**Directions**
The answer should be the lines from the one with "las interrupciones en" through the final line of the entries, restated word for word.

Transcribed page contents
==========

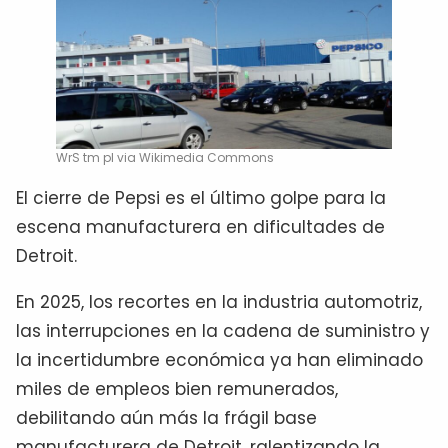
WrS tm pl via Wikimedia Commons
El cierre de Pepsi es el último golpe para la
escena manufacturera en dificultades de
Detroit.
En 2025, los recortes en la industria automotriz,
las interrupciones en la cadena de suministro y
la incertidumbre económica ya han eliminado
miles de empleos bien remunerados,
debilitando aún más la frágil base
manufacturera de Detroit, ralentizando la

==========

**Problem solution**
las interrupciones en la cadena de suministro y
la incertidumbre económica ya han eliminado
miles de empleos bien remunerados,
debilitando aún más la frágil base
manufacturera de Detroit, ralentizando la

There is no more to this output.